Comment 3 for bug 1703526

Revision history for this message
John A Meinel (jameinel) wrote :

So I managed to trigger a failure that we don't recover from. I don't know if this is the problem that is happening in the wild, but it is *a* problem, which we should fix.

If you inject an invalid entry in the database to force the PingBatcher to die:
db.presence.pings.insert({"_id": "8e869b13-85a7-4d86-8a3e-4d332b4306e8:1499793870", "slot" : NumberLong(1499793870), "alive" : { "1" : "a"}})

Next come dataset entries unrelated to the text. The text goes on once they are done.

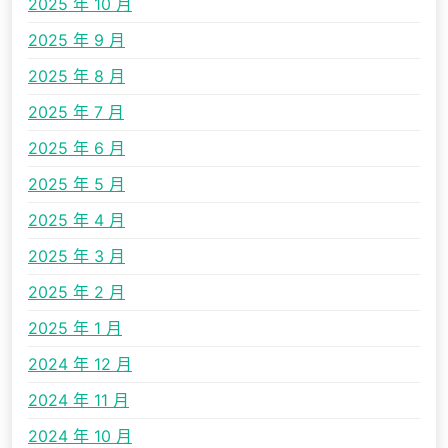
2025 年 10 月
2025 年 9 月
2025 年 8 月
2025 年 7 月
2025 年 6 月
2025 年 5 月
2025 年 4 月
2025 年 3 月
2025 年 2 月
2025 年 1 月
2024 年 12 月
2024 年 11 月
2024 年 10 月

(note the slot was picked as 60 greater than the biggest slot already)

Then PingBatcher will fail with whatever error:
machine-0: 21:24:32 ERROR juju.worker exited "pingbatcher": Cannot apply $inc to a value of non-numeric type. {_id: "8e869b13-85a7-4d86-8a3e-4d332b4306e8:1499793870"} has the field '1' of non-numeric type String

At that point, we actually *restart* PingBatcher, but all of the existing Pinger objects continue to use the now-dead PingBatcher, so they all actually end up blocked/timing out.

Now, this is overly forceful, as it will cause all PingBatchers on all controllers to die. But imagine that 1 PingBatcher was dying on 1 controller. Then it would have a similar symptom.

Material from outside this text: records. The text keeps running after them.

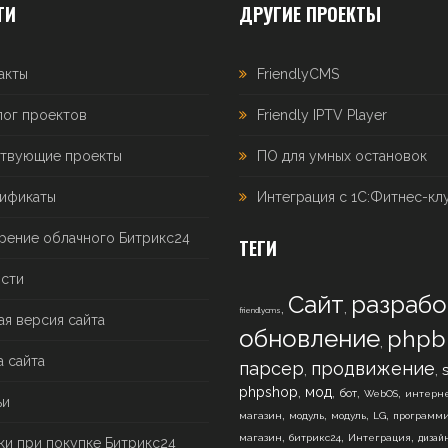
ТИ
ДРУГИЕ ПРОЕКТЫ
акты
FriendlyCMS
лог проектов
Friendly IPTV Player
твующие проекты
ПО для умных остановок
ификаты
Интеграция с 1С:Фитнес-кл
рение облачного Битрикс24
ТЕГИ
сти
Сайт
разрабо
,
,
friendlycms
ая версия сайта
обновление
phpb
,
а сайта
парсер
продвижение
,
,
,
,
,
,
phpshop
мод
бот
WebOS
интерне
ьи
,
,
,
,
магазин
модуль
модуль
LG
программ
,
,
,
магазин
битрикс24
Интеграция
дизай
ки при покупке Битрикс24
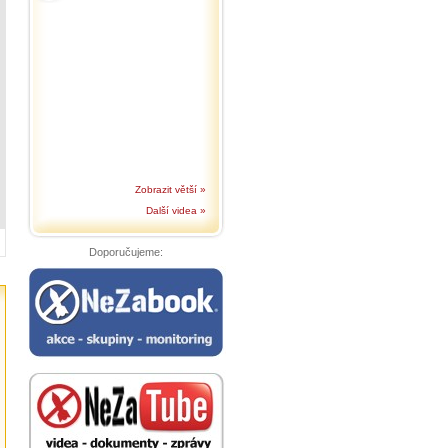
Zobrazit větší »
Další videa »
Doporučujeme:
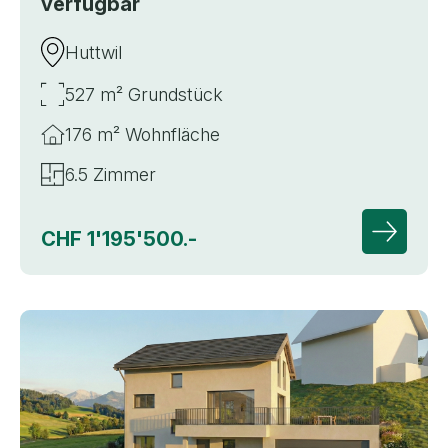
verfügbar
Huttwil
527 m² Grundstück
176 m² Wohnfläche
6.5 Zimmer
CHF 1'195'500.-
Zur Deta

The issue is that we construct Pingers passing in a PingBatcher to use, but we don't have them use an updated PingBatcher if there is any reason that we need to restart the PingBatcher.
Instead, we need to give them a function that will return whatever the currently live PingBatcher we have.

(I'm also not sure what happens if a Pinger actually dies due to an error, as near as I can tell we don't ever restart them, either.)